Text:

┌──

After graduating from Sandhurst, Kell was commissioned into the South Staffordshire Regiment and fought in the Boxer Rebellion in 1900. As he could speak German, Italian, French and Polish with equal facility, he served and studied in China and Russia and subsequently learned to speak their respective languages.

While he served as an intelligence staff in Tientsin, he was also the foreign correspondent of the Daily Telegraph.

On his return to London from China in 1902 Kell was employed as a German intelligence analyst at the War Office until 1906, eventually rising to the rank of staff captain.

Rising public fears of German espionage in the UK precipitated the need for an official government intelligence agency, consequently in 1909 Kell was selected by the War Office and the Admiralty as one of two officers, alongside Mansfield Smith-Cumming, to head the newly formed Secret Service Bureau. The two officers decided to divide intelligence concerns thusly: Kell took responsibility for domestic concerns, whilst Cumming was to oversee foreign matters. However their working relationship was a fraught one with Cumming advocating the separation of the Bureau's work into two distinct departments, which was officially confirmed in 1910. These two distinct sections were later retitled as the Security Service and the Secret Intelligence Service (now commonly known as Mi5 and Mi6 respectively).

└──

Stored records
┌──

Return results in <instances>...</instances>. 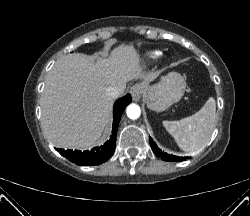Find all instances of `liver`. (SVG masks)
I'll list each match as a JSON object with an SVG mask.
<instances>
[{
    "instance_id": "1",
    "label": "liver",
    "mask_w": 250,
    "mask_h": 216,
    "mask_svg": "<svg viewBox=\"0 0 250 216\" xmlns=\"http://www.w3.org/2000/svg\"><path fill=\"white\" fill-rule=\"evenodd\" d=\"M156 73L144 74L132 45H120L109 58L68 54L56 61L47 75L41 98L42 128L58 148L86 149L102 135L112 112L114 98L107 88L143 78L153 81ZM121 94V95H122Z\"/></svg>"
}]
</instances>
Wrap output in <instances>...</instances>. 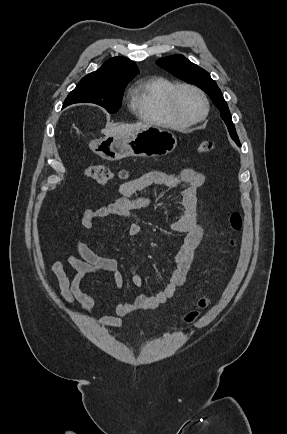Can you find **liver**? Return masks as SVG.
I'll return each mask as SVG.
<instances>
[{"label":"liver","instance_id":"obj_1","mask_svg":"<svg viewBox=\"0 0 287 434\" xmlns=\"http://www.w3.org/2000/svg\"><path fill=\"white\" fill-rule=\"evenodd\" d=\"M147 127H149V125L144 123L123 124L117 127L105 128L102 130V133L105 136H112V135L125 136V135H132L135 132Z\"/></svg>","mask_w":287,"mask_h":434}]
</instances>
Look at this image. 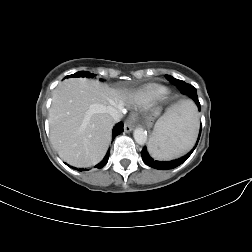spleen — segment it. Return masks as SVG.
Here are the masks:
<instances>
[{"label": "spleen", "instance_id": "obj_1", "mask_svg": "<svg viewBox=\"0 0 252 252\" xmlns=\"http://www.w3.org/2000/svg\"><path fill=\"white\" fill-rule=\"evenodd\" d=\"M197 132L195 106L190 101H181L156 122L148 143L149 153L157 160L178 158L192 148Z\"/></svg>", "mask_w": 252, "mask_h": 252}]
</instances>
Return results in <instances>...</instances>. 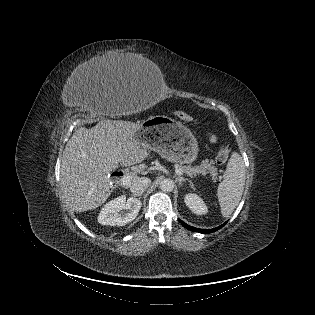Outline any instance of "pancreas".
<instances>
[{
    "mask_svg": "<svg viewBox=\"0 0 315 315\" xmlns=\"http://www.w3.org/2000/svg\"><path fill=\"white\" fill-rule=\"evenodd\" d=\"M177 168L181 169L184 174L188 176H194L196 174H210L213 180L217 178V168L213 166V161L206 159L198 166H183L182 164H177Z\"/></svg>",
    "mask_w": 315,
    "mask_h": 315,
    "instance_id": "pancreas-1",
    "label": "pancreas"
}]
</instances>
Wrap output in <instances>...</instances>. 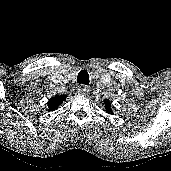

└──

Task brief: Write the next part of the text on Kell's army and intelligence career, starting after its final sentence.

In response:
During World War I, Kell headed the MI5 section dealing with the Indian seditionist movement in Europe, called MI5(g). Among Kell's officers worked ex-ICS officers Robert Nathan and H.L Stephenson. He worked at the time close to the Special Branch of Scotland Yard headed by Basil Thomson, and was successful in tracing the works of Indian revolutionaries who worked alongside the Germans during the war.

In May 1940 Kell was removed from office by Winston Churchill, he was knighted for his services shortly before his death in 1942.

Kell was the longest serving head of any UK government department during the twentieth century, clocking up what one might term an impressive three decades at the helm of the Security Service.

While Director General of the British Security Service he was known as 'K'.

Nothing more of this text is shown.